I'm sure you already got my point, apologies for repeating it, but some clarification to clearly carve out our points may not hurt.


>Nobody should be expected to come up with a reason why it is not intelligence.

I'm not asking anybody to come up with a reason why it's not intelligence. I'm telling people they're wrong when they do try to justify calling it not intelligent. if you want to gatekeep a word, you should at least try to define it and then stick to the definition.

It is intelligence in the sense that if somebody had described it in 2010, we would have said yes, that's intelligence and it's hundreds of years away. It isn't intelligence in the sense that it's now here and we've found holes in the story.

Intelligence is so poorly defined that it's an ever receding finish line that somehow we're supposed to cross before we can call the device intelligent.

As Dennett said, it's like magic. Magic that is possible is just tricks. Real magic is that which is impossible.
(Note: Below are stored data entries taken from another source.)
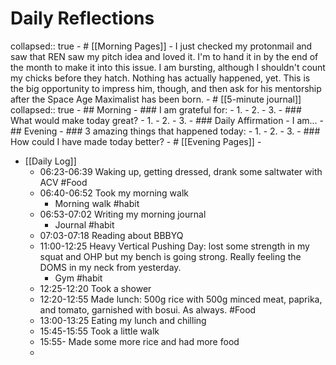 # Daily Reflections
collapsed:: true
	- # [[Morning Pages]]
		- I just checked my protonmail and saw that REN saw my pitch idea and loved it. I'm to hand it in by the end of the month to make it into this issue. I am bursting, although I shouldn't count my chicks before they hatch. Nothing has actually happened, yet. This is the big opportunity to impress him, though, and then ask for his mentorship after the Space Age Maximalist has been born.
	- # [[5-minute journal]]
	  collapsed:: true
		- ## Morning
			- ### I am grateful for:
				- 1.
				- 2.
				- 3.
			- ### What would make today great?
				- 1.
				- 2.
				- 3.
			- ### Daily Affirmation - I am...
		- ## Evening
			- ### 3 amazing things that happened today:
				- 1.
				- 2.
				- 3.
			- ### How could I have made today better?
	- # [[Evening Pages]]
		-
- [[Daily Log]]
	- 06:23-06:39 Waking up, getting dressed, drank some saltwater with ACV #Food
	- 06:40-06:52 Took my morning walk
		- Morning walk #habit
	- 06:53-07:02 Writing my morning journal
		- Journal #habit
	- 07:03-07:18 Reading about BBBYQ
	- 11:00-12:25 Heavy Vertical Pushing Day: lost some strength in my squat and OHP but my bench is going strong. Really feeling the DOMS in my neck from yesterday.
		- Gym #habit
	- 12:25-12:20 Took a shower
	- 12:20-12:55 Made lunch: 500g rice with 500g minced meat, paprika, and tomato, garnished with bosui. As always. #Food
	- 13:00-13:25 Eating my lunch and chilling
	- 15:45-15:55 Took a little walk
	- 15:55- Made some more rice and had more food
	-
IDK, they look intelligent, like the world looks flat.

As opposed to most humans? Have you tried reasoning with somebody "just trying to do my job sir"?

> Even low-IQ humans can in principle learn how to use Lean to represent a multivariate system.

That's an article of faith. In principle, elephants can fly at least once.


Only if you're pedantic about it. I find I can arrive at all sorts of absurd conclusions like that by being extremely pedantic.

It's almost as if thinking carefully about words leads to the realisation that words are approximations that are meant to describe, not prescribe.

If "intelligence" describes LLMs then it isn't doing a very good job.